The results of the HCA show that the subgroup 1 in the several conditions is more skilled with the use of an interaction technique. Indeed, they have a better throughput or used common interaction techniques for longer than others. The calculation of throughput is a good way to discriminate skilled participants from less accustomed with the use of an interaction technique. Indeed, HCA mainly discriminates group from the throughput results and time completion results. We found no significant difference with ECG data between groups 1 and 2 or the 3 interaction techniques. The HCA didn’t separate the groups from a workload measure and the mouse, the gamepad and the Razer Hydra seem to involved the same workload across users. As previous studies, the completion time is smaller with the mouse than with the gamepad and there are less errors with the mouse than with the gamepad [26, 27]. The use of the mouse is associated with best results, in part because people use computer for several years and at least every day. The use of mouse cost few effort [28]. Razer Hydra users had lower performance at the pointing task than the mouse and the gamepad groups. These results are concordant with other studies where Razer Hydra is lower and made more errors during a pointing task than gamepad and mouse[29] or during a navigation task for elderly[30]. Razer Hydra is not a common interaction technique and users were not familiarized with it and need more time to be comfortable with it than with the gamepad or the mouse.

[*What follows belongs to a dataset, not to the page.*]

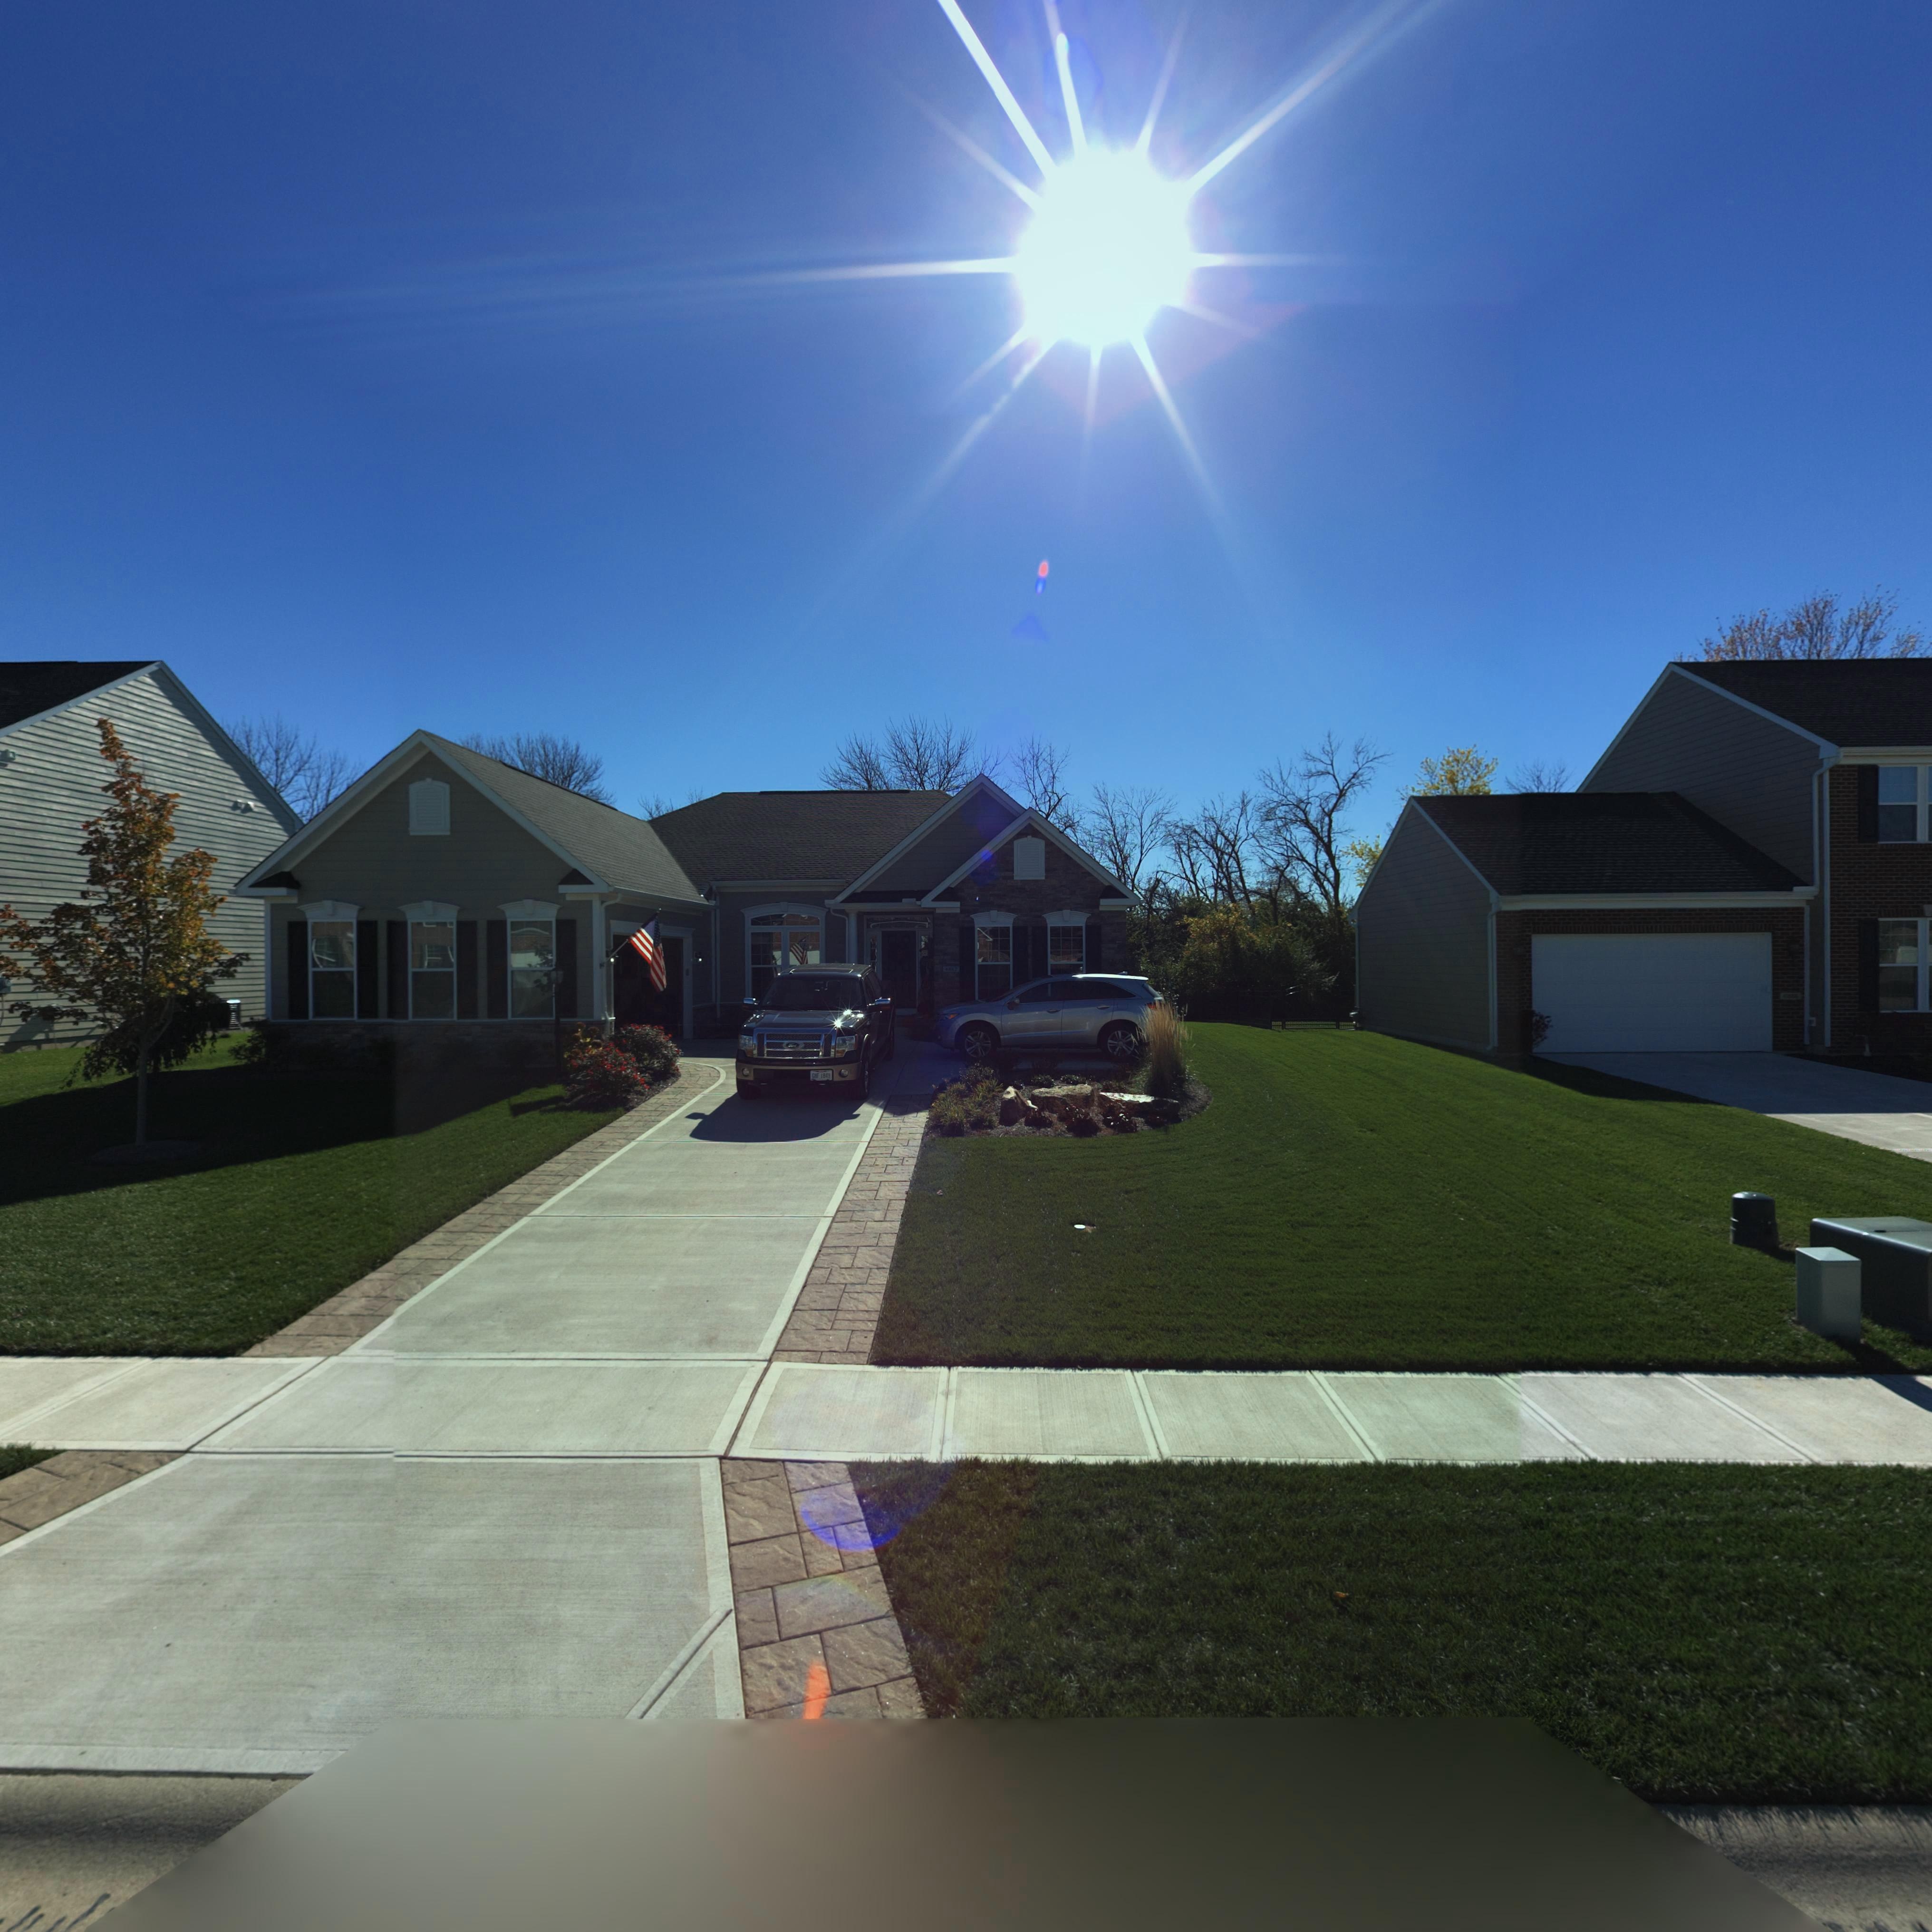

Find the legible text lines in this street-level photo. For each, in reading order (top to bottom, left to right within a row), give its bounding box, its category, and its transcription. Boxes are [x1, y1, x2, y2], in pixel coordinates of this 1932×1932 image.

[945, 966, 957, 972] StreetNumber: **62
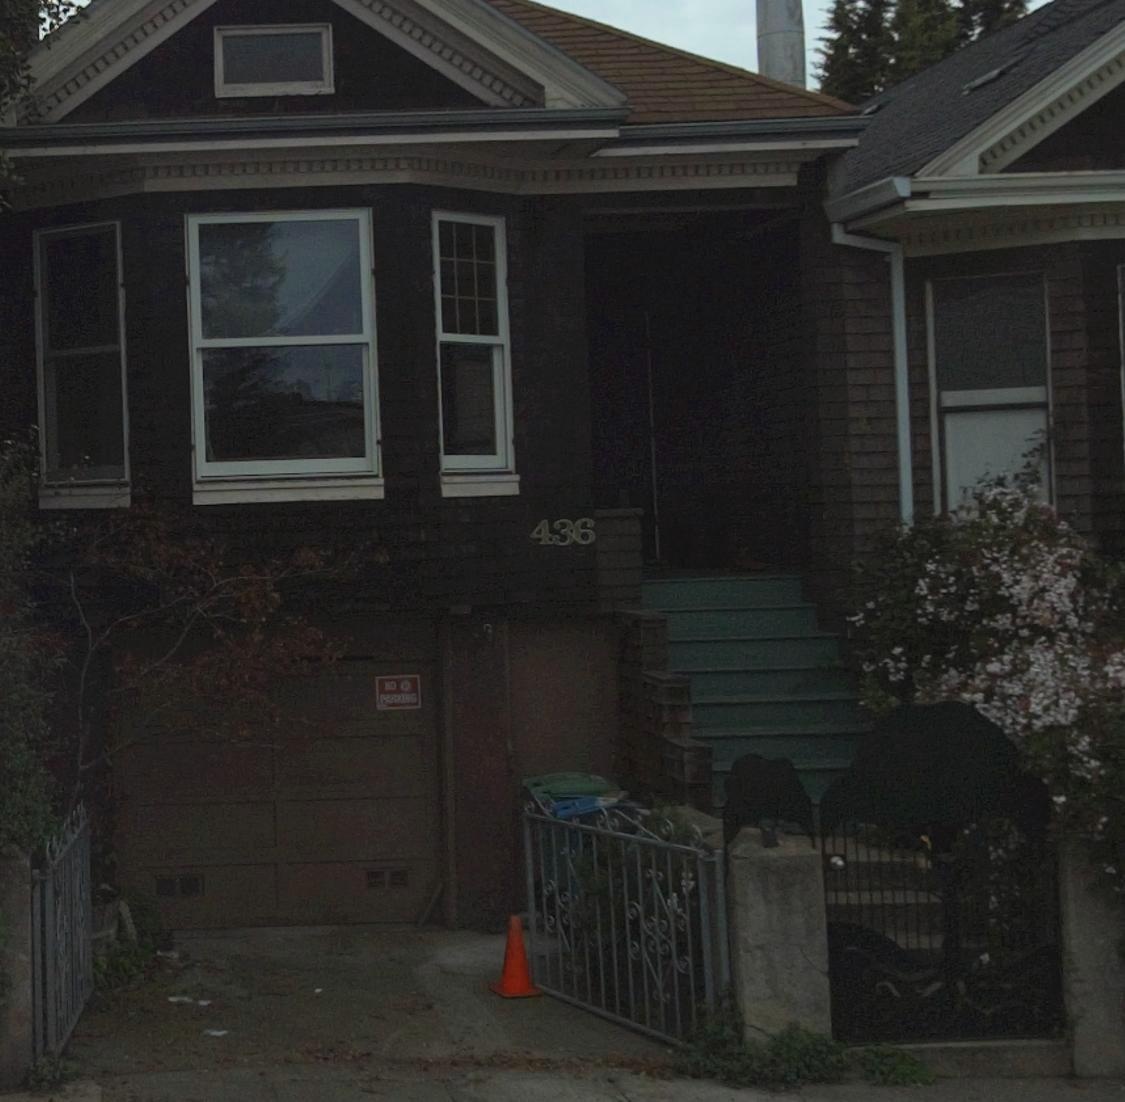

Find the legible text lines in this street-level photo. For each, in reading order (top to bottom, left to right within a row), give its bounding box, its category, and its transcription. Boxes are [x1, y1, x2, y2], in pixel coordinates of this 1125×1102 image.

HCA is good statistic method to conduct profile analysis and then see by which variables there are the more characterized. To realize a short pointing task with only one sequence of trials, here 13 targets, may be an efficient way to understand the participant abilities with the use of an interaction technique. The users with higher abilities have a better throughput than the one with lower. Having a knowledge about the skill of the user with an interaction technique could help to have a better appreciation of the com- pletion time variable during cognitive test in VE. For instance, a gamepad user with good abilities (e.g., high throughput) who complete a virtual test with a long completion time may have more cognitive issues than a gamepad user with few skills with the use of this interaction technique. Indeed, the realization of complex tasks in a VE involve an amont of workload. A non-familiar user of an interaction technique would devote mental workload for both tasks realization and interaction technique use. So, his/her involved workload would be high and he/she may commit errors or take a long time to complete the complex virtual tasks even if the user has no cognitive issues.

Future studies should include more sequence trials during the pointing task to explore how many trials are necessary to distinguish the skills of mouse users because one sequence of 13 trials is not enough. There is also a need to compare the user performance of participants with and without good skills using an interaction technique during cognitive virtual tasks. Indeed, the subgroup (i.e., good or bad abilities) may have higher, lower or not signifficant difference compared to the other.